* _PASSAGE PROVIDED_:
Hat Yai, Thailand | Key Success Factors of Flooding Management Policy

Fast Facts

  • Mayor: Sakhorn Thongmunee
  • Population: 191,696
  • Area: 21.24 Km²
  • GCoM Signatory since 2016
  • Hat Yai is the major economic centre of lower southern Thailand and is famous as its shopping destination for both Thais and foreigners. 
  • It is the home to the third-largest reclining statue in the world but one of the cities that were severely affected by flooding in Thailand.



Hat Yai, a coastal town in Southern Thailand, has been experiencing rapid urbanisation and commercialisation. However, due to its location in a low-lying floodplain area, the city has long been impacted by annual flood occurences, with major flood events occurring at 12-year intervals. In 2010, the city faced a devastating flood that impacted up to 80% of the Hat Yai area, putting 30,000 households at risk. The economic losses escalated from THB 1,000 million in 1988 to THB 10,000 million in 2010, highlighting the ineffective flood management measures in place at that time. This flood event served as a turning point for Hat Yai, as it marked the beginning of increased cooperation in disaster management efforts. [1] 


Solutions Implemented

Hat Yai identified the need to enhance investment in flood prevention infrastructure after the disastrous flood disaster in 2000. Floodwalls, levees, drainage systems, and the construction of six large water diversion canals were implemented. Despite these efforts, Hat Yai was hit by another major flood in 2010, causing even more damage than the previous decade. This event prompted the administration of Hat Yai to realise that flood prevention alone was insufficient. The city shifted its focus towards learning how to adapt and minimise the impacts of floods through a systematic response. 

To achieve this, Hat Yai established a flood working group comprising representatives from the city administration, local communities, the business sector, academia, and NGOs. This multi-stakeholder approach and integrated planning across various agencies have been vital to the programme’s success. The working group conducted a Vulnerability Assessment Report, which involved mapping out the city to understand water flows and formulating action plans related to water management and disaster risk reduction. Effective communication and coordination were also emphasised, leading to the establishment of a Climate Change Resilience Learning Centre for information sharing and education. The centre produced a flood risk mitigation handbook, facilitating decision-making and implementation. 

Hat Yai focused on supporting affected individuals. To provide financial assistance, the government constructed flood evacuation centres and established an insurance fund. Furthermore, investments were made in an early flood warning system to enhance preparedness and response. 

The media played a crucial role in sustainable flooding management by raising public awareness. Real-time CCTV footage of critical junctions in the city was made available to the public, creating awareness of water levels. A popular website provided disaster preparedness information, including rainfall data and satellite imagery, and is now used by radio stations to provide early warnings.

* _DATA EXCERPT_:
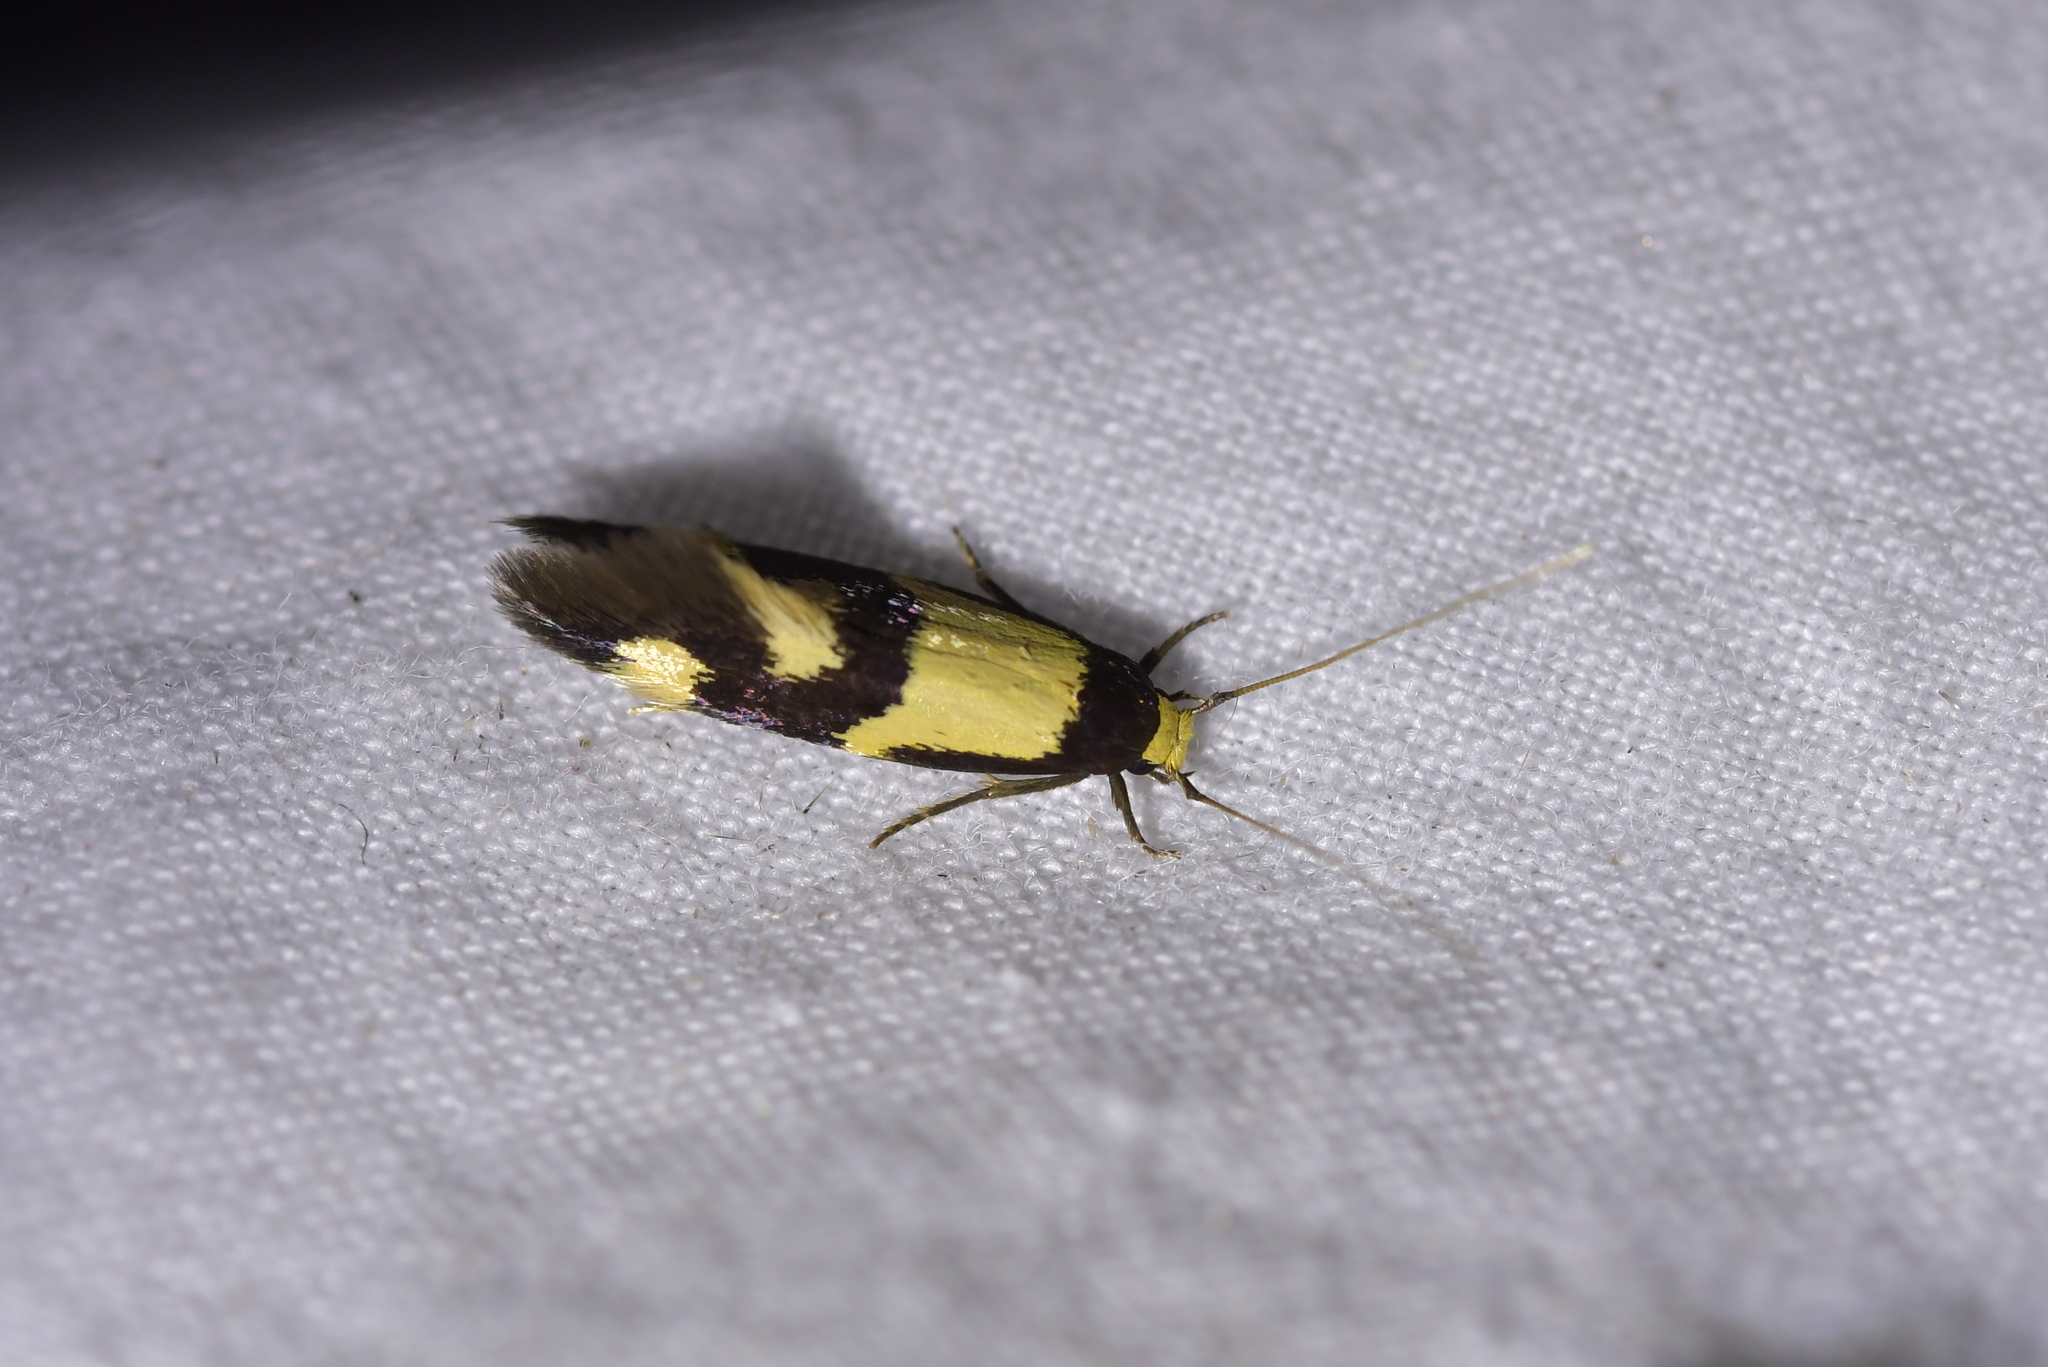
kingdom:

* _EXERCISE SET_:
1. Duplicate the part of the Hat Yai flood management text starting at "Hat Yai focused" and ending at "provide early warnings.".
2. Pick up the text on Hat Yai's flood management after its final sentence and keep writing.

* _RESPONSES PER TASK_:
1.
Hat Yai focused on supporting affected individuals. To provide financial assistance, the government constructed flood evacuation centres and established an insurance fund. Furthermore, investments were made in an early flood warning system to enhance preparedness and response. 

The media played a crucial role in sustainable flooding management by raising public awareness. Real-time CCTV footage of critical junctions in the city was made available to the public, creating awareness of water levels. A popular website provided disaster preparedness information, including rainfall data and satellite imagery, and is now used by radio stations to provide early warnings.

2.
Hat Yai has proved its commitment to flood management and resilience through these comprehensive efforts. Collaboration between the city and the Asian Cities Climate Change Resilience Network (ACCCRN) has been instrumental in supporting these initiatives. 


Results and Solutions Learned

The implementation of the flooding management policy in Hat Yai was a resounding success, earning the Thailand Public Service Award in 2012. The achievement of this goal has opened up new possibilities for the municipal government to further enhance the public consultation process for infrastructure development and other projects. The city recognises the potential to scale up these efforts to achieve not only city-wide resilience but also river basin resilience. [2]

Three key lessons have been learned from this experience. First, the importance of striking a balance between self-interest and public interest has been underscored. Decision-making processes must consider the needs and concerns of all stakeholders to ensure that the outcomes benefit the community as a whole. Second, different levels of stakeholders must be involved. Collaboration and cooperation among various actors, including government agencies, local communities, businesses, academia, and NGOs, are necessary to achieve effective and sustainable results. Finally, public awareness plays a critical role in building resilience. In order to develop a culture of resilience within the community, it is critical to educate and engage the public about flood hazards, preparedness measures, and the necessity of sustainable practices.  

Building on these lessons, Hat Yai is poised to continue its journey toward urban climate resilience, with the potential to expand its efforts to the broader river basin context. By embracing these principles and leveraging the expertise gained from successful flood management, Hat Yai is well-positioned to further strengthen its resilience and contribute to the overall well-being of its residents.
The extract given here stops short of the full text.